In May, Maduro wins an easy re-election amid low-turnout (voters were afraid to vote) and massive voter fraud including vote buying. Neighboring countries, the US, the European Union, and the National Assembly refuse to recognize the results of the election, leaving Venezuela without a President in their view.


In January, Maduro self-inaugurates himself to a six-year term.

Under the current Constitution, the National Assembly declares that their leader, Juan Guaido, is the interim President of Venezuela until another legal election can be held. President Guaido is recognized by the US, the European Union, and many Latin American countries a the legal leader of Venezuela.

In twenty years, Venezuela is transformed from the richest country in South America to a basket case. It took twenty years.

Russia, China

No discussion of anything related to Venezuela would be complete without including the roles of Russian and China.

Venezuela has been the beneficiary of numerous loans from both countries.

The Russian loans ($4Bn) have been used to buy Russian weapons and systems. Venezuela is Russia’s largest customer.

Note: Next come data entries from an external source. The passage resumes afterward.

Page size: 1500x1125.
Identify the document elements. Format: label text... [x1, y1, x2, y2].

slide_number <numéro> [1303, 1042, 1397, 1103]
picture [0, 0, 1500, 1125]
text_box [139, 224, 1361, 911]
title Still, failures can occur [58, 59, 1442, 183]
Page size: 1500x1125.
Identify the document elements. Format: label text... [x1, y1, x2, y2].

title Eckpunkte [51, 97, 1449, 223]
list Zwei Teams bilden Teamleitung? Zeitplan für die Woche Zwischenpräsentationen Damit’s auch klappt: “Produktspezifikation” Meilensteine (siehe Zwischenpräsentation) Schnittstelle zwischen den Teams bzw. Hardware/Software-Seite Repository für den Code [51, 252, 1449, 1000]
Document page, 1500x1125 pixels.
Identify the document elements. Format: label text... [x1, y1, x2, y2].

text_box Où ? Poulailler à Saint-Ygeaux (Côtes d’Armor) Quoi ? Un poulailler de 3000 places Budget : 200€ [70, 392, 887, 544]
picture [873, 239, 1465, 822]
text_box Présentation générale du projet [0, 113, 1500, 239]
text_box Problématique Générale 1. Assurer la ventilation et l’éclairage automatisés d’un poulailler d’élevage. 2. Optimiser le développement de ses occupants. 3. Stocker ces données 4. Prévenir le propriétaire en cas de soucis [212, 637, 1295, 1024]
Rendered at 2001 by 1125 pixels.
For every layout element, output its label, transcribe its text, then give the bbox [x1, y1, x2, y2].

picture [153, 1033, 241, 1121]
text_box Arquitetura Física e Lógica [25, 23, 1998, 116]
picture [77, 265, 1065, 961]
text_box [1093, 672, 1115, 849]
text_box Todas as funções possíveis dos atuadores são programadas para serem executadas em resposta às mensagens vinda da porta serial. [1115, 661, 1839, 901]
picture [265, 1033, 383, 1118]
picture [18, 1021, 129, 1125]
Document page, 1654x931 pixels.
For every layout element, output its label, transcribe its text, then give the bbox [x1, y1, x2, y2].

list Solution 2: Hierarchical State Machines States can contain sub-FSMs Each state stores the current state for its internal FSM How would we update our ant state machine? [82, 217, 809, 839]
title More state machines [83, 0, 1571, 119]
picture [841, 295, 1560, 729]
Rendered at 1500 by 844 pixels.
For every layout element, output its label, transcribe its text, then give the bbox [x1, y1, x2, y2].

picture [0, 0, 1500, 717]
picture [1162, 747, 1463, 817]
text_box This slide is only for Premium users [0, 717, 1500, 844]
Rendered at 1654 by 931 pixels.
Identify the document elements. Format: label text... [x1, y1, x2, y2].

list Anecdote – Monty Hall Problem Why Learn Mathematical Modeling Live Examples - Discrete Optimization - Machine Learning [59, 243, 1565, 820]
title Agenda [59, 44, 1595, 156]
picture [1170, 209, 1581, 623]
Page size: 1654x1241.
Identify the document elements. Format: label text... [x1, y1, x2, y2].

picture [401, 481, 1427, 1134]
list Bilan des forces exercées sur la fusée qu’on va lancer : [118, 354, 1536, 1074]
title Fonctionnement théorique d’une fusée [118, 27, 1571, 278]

China — 500,000 Chinese live in Venezuela — is focused on the energy industry. There are two problems:

 1. Venezuelan crude is heavy and sulfurous; China doesn’t currently have a refinery capable of handling it. They are supposedly building one.

 2.The oil tankers used to/from Venezuela are too big to go through the Panama Canal and would have to traverse the Cape of Good Hope.

In the end, China is well-secured on its loans as it can extract oil in payment. I think Russia is screwed.

Both Russia and China see the Venezuela situation as means of pricking the USA in their hemisphere.

So, dear reader, there you have it — riches to rags in twenty years with a lot of help from Venezuela’s socialist and Communist friends.

But, hey, what the Hell do I really know anyway? I’m just a Big Red Car. Have a great weekend.